DeepSeek AI’s unknown data handling policies carry potential security risks, experts warn
J. Stephen Kowski, field CTO at cybersecurity firm SlashNext Email Security+, told Decrypt that “DeepSeek’s privacy policy is unclear, and the controls in its web application aren’t well known.” Apparently, the firm does not offer more specific details about how it handles the user data obtained through its chatbot. “What do they do with the data, how is it handled, where does it go, and how long is it kept? These are critical questions that need to be addressed,” Kowski added.
Users have tried to ask DeepSeek AI itself if the data it obtains is kept private, to which the chatbot responds that the company “is committed to protecting user data security and privacy.
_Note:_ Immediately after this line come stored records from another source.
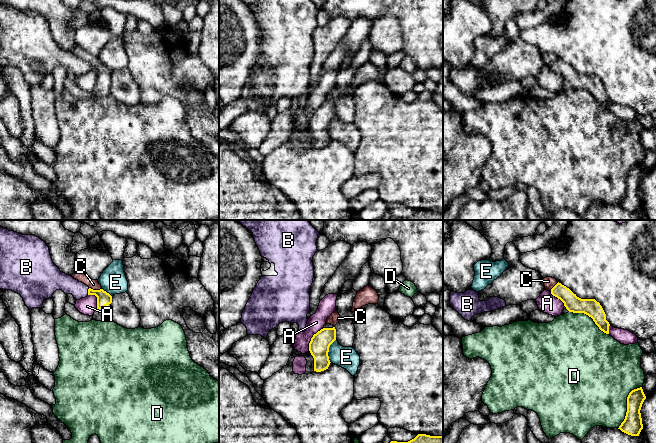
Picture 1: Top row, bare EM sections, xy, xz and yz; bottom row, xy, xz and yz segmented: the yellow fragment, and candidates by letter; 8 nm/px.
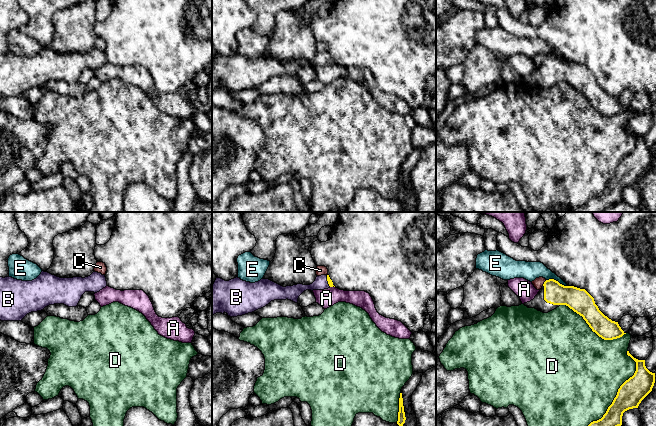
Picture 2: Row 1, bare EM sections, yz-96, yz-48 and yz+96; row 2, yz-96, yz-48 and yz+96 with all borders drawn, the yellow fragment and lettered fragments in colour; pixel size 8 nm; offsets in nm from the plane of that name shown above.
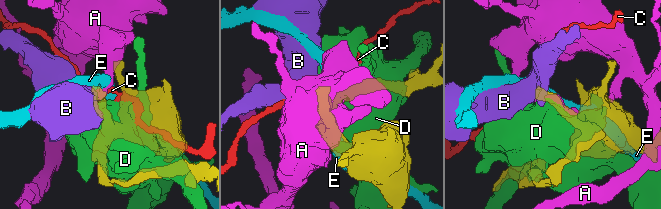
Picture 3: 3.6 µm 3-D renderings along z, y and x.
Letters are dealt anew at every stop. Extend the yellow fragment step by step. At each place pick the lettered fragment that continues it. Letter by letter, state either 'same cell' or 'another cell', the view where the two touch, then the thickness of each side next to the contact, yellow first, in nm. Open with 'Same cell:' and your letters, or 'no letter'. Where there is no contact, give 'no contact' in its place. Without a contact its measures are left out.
Same cell: B
A: another cell; contact in xz; calibres 160 and 140 nm
B: same cell; contact in xy; calibres 110 and 140 nm
C: another cell; contact in xy; calibres 110 and 80 nm
D: another cell; contact in yz; calibres 160 and 460 nm
E: another cell; contact in xz; calibres 160 and 180 nm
We do not engage in any unauthorized form of surveillance.” Some people on Twitter warn about the potential access of the Chinese government to your data. Others recommend only using it once the code has undergone a full audit.
There are also concerns related to vulnerabilities already discovered. “Validated vulnerabilities already exist, such as cross-site scripting (XSS) and prompt injection attacks that can hijack user sessions during web sessions,” Kowski said. “From what I’ve read, their code can potentially be manipulated to execute unauthorized commands,” he added.
Chinese government may have influence over chatbot responses
Other doubts focus on the potential influence of Chinese authorities on the chatbot. To questions that are “controversial” for Beijing, such as whether Xi resembles Winnie the Pooh or about a picture of a man with grocery bags standing in front of tanks in Tiananmen Square, DeepSeek responds as follows: “Sorry, that’s beyond my current scope. Let’s talk about something else.”
Kowski also believes that DeepSeek’s rapid growth is due to less regulatory scrutiny than other AI companies have been subjected to. The list includes OpenAI’s ChatGPT, Google Gemini, and Anthropic’s Claude AI, among others.